Nach Rechtsprechung des BAG können Verstöße gegen die den Arbeitgeber innerhalb von Massenentlassungen treffenden Pflichten zu einer Nichtigkeit der Kündigung gemäß § 134 BGB führen. Das gilt jedoch nur dann, wenn die jeweilige gesetzliche Regelung zumindest auch die Interessen der Arbeitnehmer:Innen schützt und damit individualschützende Wirkung hat. Diese individualschützende Wirkung lehnt der EuGH bei der Übermittlungspflicht gemäß § 17 Abs. 3 S. 1 KSchG ab und geht davon aus, dass die Informationsübermittlung nur der zuständigen Behörde ermöglichen soll, sich unter anderem über die Gründe der geplanten Entlassungen, Zahl und Kategorien der entlassenden Beschäftigten einen Überblick zu verschaffen. Die Übermittlungspflicht selbst setzte keine vom Arbeitgeber einzuhaltende Frist in Gang und schafft auch keine Verpflichtung für die zuständige Behörde. Bei der Übermittlung handelt es sich im Gegensatz zur generellen Verpflichtung zur Anzeige einer Massenentlassung nur um eine Informationsvermittlung zu Vorbereitungszwecken. Die zuständige Behörde übernimmt im Verfahren der Konsultation eben gerade keine aktive Rolle und ist nur Adressatin der Abschrift zum Konsultationsverfahren, im Gegensatz zu der späteren aktiven Rolle der zuständigen Behörde im Rahmen des Anzeige- und Entlassungsverfahrens.

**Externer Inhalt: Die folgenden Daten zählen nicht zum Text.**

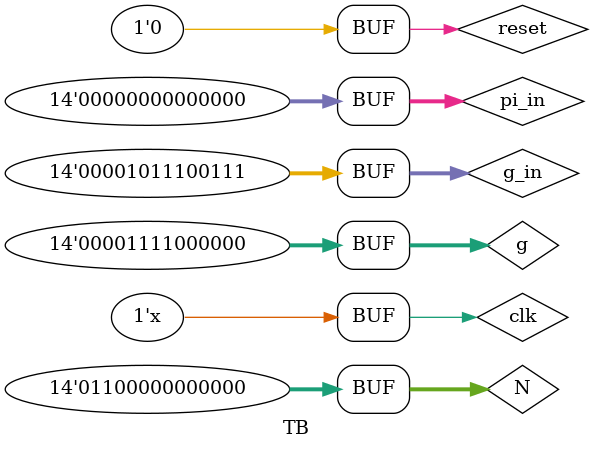
<source format=v>
`timescale 1ns / 1ps


module TB();
parameter K=14;
reg clk;
reg reset;
reg [K-1:0]g_in;
reg [K-1:0]g;
reg [K-1:0]N;
reg [K-1:0]pi_in;
wire [K-1:0]gout;
wire [K-1:0]pi_out;


// ACC  uut(T01,g1,N1,INIT,T1);

// GAMMA  uut(Clk,reset,gin,g,N,gout);

// PIE uut(.Clk(Clk),.reset(reset),.pi_in(pi_in),.g(g), .g_out(g_out), .gin(gin),.N(N),.pi_out(pi_out));

interl uut(pi_out,pi_in,g_in,gout,N,reset,clk,g);

initial 
begin
clk = 1'b1; reset=1'b1;

#10 reset=1'b0; g_in=10'b1011100111;
g=10'b1111000000;
N=13'b1100000000000;
pi_in=1'b0;

end
always #30 clk=~clk;
endmodule

</source>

Es bleibt abzuwarten, ob der EuGH auch bei anderen Formalitätsfehlern im Konsultations- oder Anzeigeverfahren die strenge Folge der Nichtigkeit einer Kündigung hinterfragen wird. Jedenfalls war dies den Schlussanträgen des Generalanwalts des hiesigen Verfahrens zu entnehmen. Folglich hatte auch das BAG im Mai 2023 mehrfach Verfahren betreffend §§ 17 ff. KSchG ausgesetzt. Nachdem der EuGH bisher keinerlei Bezug zu diesen Formalia und Fehlerfolgen genommen hat, werden für eine Klärung weitere Vorlageverfahren deutscher Gerichte erforderlich sein. Zu erwarten ist vor allem eine Entscheidung zu dem Verständnis des Begriffs „gleichzeitig“ iSd. § 17 Abs. 3 S. 1 KSchG, der voraussetzt dass der Arbeitgeber die Übermittlungspflicht gegenüber der Agentur für Arbeit gleichzeitig und damit alsbald nach Unterrichtung des Betriebsrates erfüllen muss.